# 2005 Brawl



## OC714 (Oct 21, 2018)

Any word on the Yorba Linda 2005 flight 1 Pat's vs Murrita surf pre academy BRAWL Kids and Parents involved Saturday


----------



## Surfref (Oct 21, 2018)

Cops called and anyone arrested?


----------



## Wez (Oct 22, 2018)

Nice relaxing youth soccer...


----------



## GKDad65 (Oct 22, 2018)

'05 Pre-Academy brawl?...now that's funny and unfortunately VERY pathetic.


----------



## timbuck (Oct 22, 2018)

Maybe someone said "You're not really an academy team.  What does "pre"- even mean?  How can you even surf in Murietta?"
And the response was "Oh yeah, well you're not even the REAL Pats team.  If your team is so good, why aren't you on the REAL pats academy team?"
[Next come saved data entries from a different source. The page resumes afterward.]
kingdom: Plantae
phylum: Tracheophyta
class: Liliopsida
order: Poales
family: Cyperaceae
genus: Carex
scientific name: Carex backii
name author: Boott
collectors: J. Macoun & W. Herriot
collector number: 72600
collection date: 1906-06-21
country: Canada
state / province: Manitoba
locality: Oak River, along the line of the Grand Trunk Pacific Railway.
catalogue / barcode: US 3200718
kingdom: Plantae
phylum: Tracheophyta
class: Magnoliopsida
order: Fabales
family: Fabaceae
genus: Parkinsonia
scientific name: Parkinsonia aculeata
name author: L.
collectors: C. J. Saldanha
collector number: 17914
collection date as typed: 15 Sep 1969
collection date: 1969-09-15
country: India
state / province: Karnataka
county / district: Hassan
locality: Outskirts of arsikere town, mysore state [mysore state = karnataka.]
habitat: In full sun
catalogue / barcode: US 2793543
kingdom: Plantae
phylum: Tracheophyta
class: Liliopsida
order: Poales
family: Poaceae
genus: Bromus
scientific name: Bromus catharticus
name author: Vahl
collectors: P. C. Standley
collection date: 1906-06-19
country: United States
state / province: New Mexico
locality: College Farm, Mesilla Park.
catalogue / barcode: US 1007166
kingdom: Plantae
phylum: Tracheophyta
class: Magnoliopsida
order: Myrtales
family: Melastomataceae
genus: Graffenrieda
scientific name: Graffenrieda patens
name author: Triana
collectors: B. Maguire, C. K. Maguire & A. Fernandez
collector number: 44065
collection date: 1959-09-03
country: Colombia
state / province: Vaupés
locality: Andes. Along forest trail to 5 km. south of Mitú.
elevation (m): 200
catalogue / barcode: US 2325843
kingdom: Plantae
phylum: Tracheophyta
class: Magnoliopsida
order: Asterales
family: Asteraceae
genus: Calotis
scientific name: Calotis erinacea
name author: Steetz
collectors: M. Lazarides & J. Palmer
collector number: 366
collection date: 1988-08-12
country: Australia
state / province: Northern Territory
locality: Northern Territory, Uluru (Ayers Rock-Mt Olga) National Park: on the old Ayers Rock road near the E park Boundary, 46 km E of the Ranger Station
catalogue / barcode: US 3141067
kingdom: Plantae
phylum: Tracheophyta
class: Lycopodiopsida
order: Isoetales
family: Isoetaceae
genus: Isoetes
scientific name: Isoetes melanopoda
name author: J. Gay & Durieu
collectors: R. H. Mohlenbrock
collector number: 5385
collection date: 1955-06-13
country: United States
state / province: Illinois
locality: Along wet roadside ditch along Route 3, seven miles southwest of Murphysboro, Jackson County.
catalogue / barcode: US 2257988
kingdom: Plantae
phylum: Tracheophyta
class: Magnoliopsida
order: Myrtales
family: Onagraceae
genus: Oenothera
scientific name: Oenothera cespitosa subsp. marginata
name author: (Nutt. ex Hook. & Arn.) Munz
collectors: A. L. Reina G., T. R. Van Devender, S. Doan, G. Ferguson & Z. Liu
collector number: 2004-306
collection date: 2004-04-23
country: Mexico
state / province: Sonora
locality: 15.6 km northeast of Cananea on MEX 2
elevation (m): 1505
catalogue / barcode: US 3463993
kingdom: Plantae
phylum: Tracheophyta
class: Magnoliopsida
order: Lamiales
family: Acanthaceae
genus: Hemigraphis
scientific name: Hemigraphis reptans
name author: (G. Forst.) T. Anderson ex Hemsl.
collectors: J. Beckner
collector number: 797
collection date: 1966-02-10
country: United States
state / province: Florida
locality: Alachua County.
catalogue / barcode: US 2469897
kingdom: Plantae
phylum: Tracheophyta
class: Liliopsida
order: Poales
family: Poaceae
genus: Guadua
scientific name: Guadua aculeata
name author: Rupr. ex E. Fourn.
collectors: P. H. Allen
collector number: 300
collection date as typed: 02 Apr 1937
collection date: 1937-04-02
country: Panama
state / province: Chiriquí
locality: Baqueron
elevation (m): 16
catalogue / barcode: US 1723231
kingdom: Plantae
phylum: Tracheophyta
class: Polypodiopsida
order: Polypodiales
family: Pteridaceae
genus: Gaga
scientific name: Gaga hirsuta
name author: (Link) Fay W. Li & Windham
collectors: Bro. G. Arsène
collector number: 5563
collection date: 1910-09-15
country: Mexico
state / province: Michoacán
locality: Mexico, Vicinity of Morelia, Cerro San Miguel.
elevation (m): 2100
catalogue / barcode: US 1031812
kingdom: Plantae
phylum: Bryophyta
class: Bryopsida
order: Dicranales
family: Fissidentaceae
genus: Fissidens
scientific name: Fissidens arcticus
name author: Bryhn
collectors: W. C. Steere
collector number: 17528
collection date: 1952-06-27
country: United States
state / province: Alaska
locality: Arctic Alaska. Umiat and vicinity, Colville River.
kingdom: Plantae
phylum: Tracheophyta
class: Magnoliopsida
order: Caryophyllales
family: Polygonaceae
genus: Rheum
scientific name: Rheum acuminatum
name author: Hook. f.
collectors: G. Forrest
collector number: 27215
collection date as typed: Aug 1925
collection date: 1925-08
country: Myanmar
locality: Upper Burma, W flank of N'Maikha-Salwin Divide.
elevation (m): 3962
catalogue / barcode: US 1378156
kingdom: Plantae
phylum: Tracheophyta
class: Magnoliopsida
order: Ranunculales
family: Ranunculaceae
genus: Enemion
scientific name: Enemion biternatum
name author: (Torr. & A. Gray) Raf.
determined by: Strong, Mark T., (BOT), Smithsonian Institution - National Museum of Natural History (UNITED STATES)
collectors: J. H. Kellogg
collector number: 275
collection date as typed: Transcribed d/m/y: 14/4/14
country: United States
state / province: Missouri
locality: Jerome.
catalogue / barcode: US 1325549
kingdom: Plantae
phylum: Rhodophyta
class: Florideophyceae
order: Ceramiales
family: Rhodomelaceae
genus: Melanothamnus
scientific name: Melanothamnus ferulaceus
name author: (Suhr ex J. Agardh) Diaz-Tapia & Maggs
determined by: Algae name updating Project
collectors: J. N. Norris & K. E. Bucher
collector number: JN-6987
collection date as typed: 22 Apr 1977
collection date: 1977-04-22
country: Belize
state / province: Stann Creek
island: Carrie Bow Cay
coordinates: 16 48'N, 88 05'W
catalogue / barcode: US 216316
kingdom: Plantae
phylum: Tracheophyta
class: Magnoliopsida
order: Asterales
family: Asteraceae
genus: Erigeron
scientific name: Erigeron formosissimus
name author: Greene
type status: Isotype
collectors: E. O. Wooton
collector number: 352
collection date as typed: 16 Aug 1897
And then fists, lawn chairs, umbrellas and starbucks coffee cups started flying.

Or maybe someone on either sideline saw this thread and got upset:  http://socalsoccer.com/threads/pats-b05-yl.16085/


----------



## Ilikefutbol (Oct 22, 2018)

GKDad65 said:


> '05 Pre-Academy brawl?...now that's funny and unfortunately VERY pathetic.


Based on what I’ve seen with these teams, I can’t say I’m shocked.   Pretty weak...


----------



## Wez (Oct 22, 2018)

timbuck said:


> Or maybe someone on either sideline saw this thread and got upset:  http://socalsoccer.com/threads/pats-b05-yl.16085/


Yea, the part where Pats YL got called a "really good team" was Savage!


----------